**What is required:** Search the entries below for the string "tint" and copy the lines that hold it.

**Records to use:**
********************

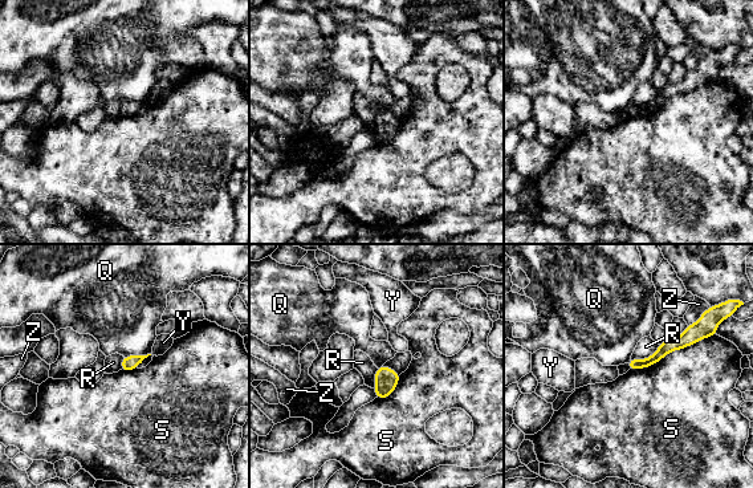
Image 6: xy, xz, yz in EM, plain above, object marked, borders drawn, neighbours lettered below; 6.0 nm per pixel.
70 nm wide
accept()
Q, R, S, Y and Z are other cells; border along (716, 334), (629, 370) in image 6; no lettered segment goes on from it

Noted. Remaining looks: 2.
stop(no edits, rest unchecked)

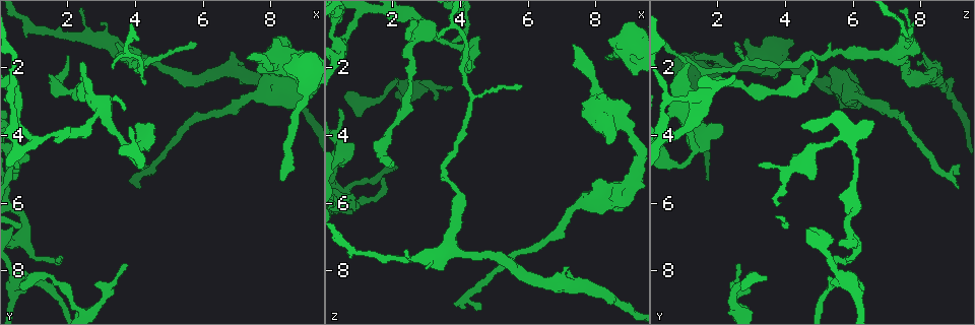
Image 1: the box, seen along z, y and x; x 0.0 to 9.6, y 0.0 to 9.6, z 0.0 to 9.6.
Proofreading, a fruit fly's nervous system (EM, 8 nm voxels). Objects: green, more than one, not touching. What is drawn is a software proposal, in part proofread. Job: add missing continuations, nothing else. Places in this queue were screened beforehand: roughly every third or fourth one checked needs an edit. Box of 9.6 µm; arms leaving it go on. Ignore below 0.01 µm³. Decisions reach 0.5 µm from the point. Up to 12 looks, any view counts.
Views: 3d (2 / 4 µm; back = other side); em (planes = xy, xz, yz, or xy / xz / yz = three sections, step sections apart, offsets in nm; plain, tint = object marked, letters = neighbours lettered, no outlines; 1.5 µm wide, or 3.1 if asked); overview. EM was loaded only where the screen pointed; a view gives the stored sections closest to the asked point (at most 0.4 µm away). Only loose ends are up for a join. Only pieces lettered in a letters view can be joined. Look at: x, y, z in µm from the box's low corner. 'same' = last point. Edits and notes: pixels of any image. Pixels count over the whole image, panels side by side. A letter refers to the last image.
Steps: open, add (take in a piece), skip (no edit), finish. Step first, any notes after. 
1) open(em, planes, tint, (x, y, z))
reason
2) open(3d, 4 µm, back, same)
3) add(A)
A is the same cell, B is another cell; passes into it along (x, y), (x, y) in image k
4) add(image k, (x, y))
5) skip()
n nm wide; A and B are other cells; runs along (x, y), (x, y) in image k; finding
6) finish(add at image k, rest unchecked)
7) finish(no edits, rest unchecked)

open(em, yz, step 4, letters, (7.30, 1.70, 1.35))
an open end

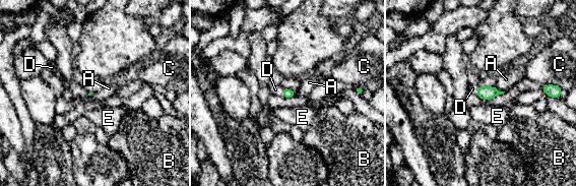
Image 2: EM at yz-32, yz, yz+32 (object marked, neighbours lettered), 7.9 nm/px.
open(em, planes, letters, same)

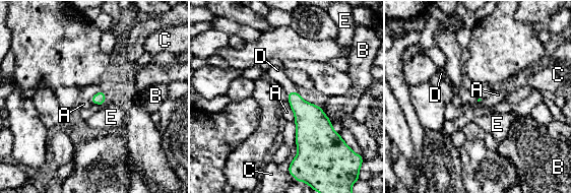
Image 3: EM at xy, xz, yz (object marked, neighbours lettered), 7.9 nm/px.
add(D)
B touches over 160 nm; D is the same cell, A, B, C and E are other cells; the cell continues

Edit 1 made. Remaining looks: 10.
open(em, xy, step 8, letters, (5.75, 1.30, 2.50))
tapers out

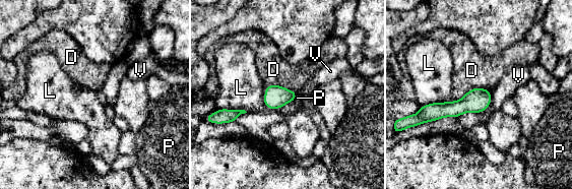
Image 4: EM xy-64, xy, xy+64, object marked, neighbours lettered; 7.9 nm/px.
open(em, planes, letters, same)

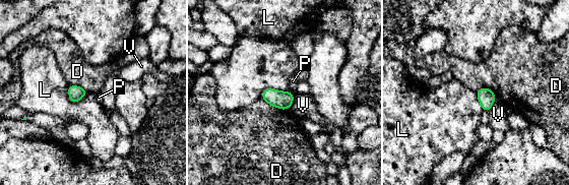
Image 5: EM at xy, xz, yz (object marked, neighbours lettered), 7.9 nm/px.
skip()
D, L, P and V are other cells; border along (67, 87), (73, 102), (87, 91) in image 5; no lettered piece goes on from it

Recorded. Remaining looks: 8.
open(em, yz, step 8, letters, (2.90, 0.70, 7.85))
free end

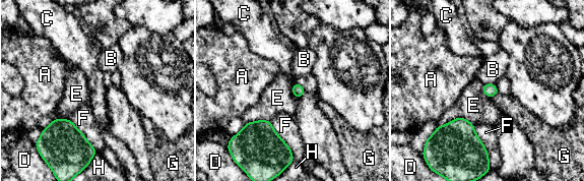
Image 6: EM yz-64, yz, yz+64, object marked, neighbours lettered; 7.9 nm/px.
open(em, planes, letters, same)
cut it another way

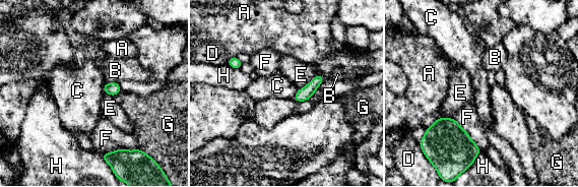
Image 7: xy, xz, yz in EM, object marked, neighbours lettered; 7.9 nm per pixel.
skip()
A, B, C, D, E, F, G and H are other cells; no lettered piece goes on from it

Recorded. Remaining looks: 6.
open(overview)

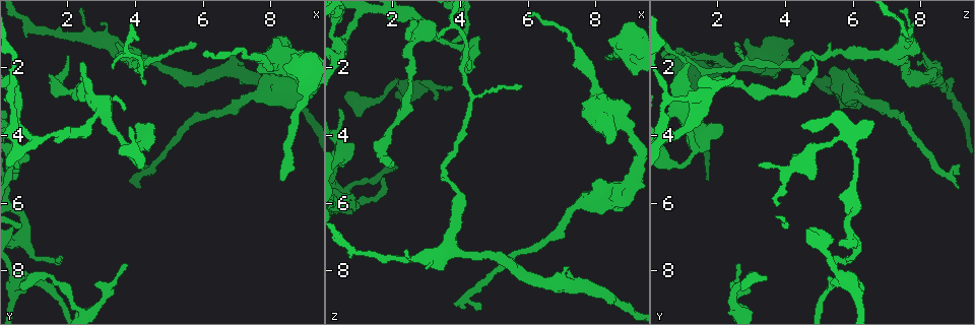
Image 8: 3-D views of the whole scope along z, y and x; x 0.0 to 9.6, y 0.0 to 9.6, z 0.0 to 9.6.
open(3d, 4 µm, (2.45, 1.85, 1.15))
branch stops here

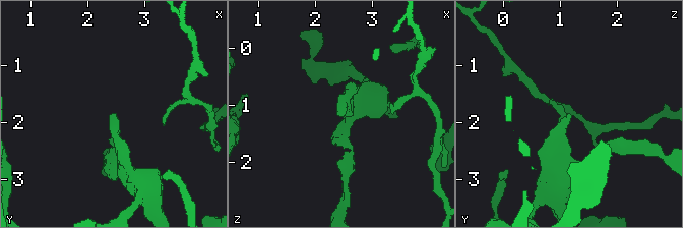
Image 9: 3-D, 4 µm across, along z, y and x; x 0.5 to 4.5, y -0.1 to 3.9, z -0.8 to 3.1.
open(em, planes, letters, (2.40, 1.85, 1.15))
now the EM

********************

**Answer space:**
Views: 3d (2 / 4 µm; back = other side); em (planes = xy, xz, yz, or xy / xz / yz = three sections, step sections apart, offsets in nm; plain, tint = object marked, letters = neighbours lettered, no outlines; 1.5 µm wide, or 3.1 if asked); overview. EM was loaded only where the screen pointed; a view gives the stored sections closest to the asked point (at most 0.4 µm away). Only loose ends are up for a join. Only pieces lettered in a letters view can be joined. Look at: x, y, z in µm from the box's low corner. 'same' = last point. Edits and notes: pixels of any image. Pixels count over the whole image, panels side by side. A letter refers to the last image.
1) open(em, planes, tint, (x, y, z))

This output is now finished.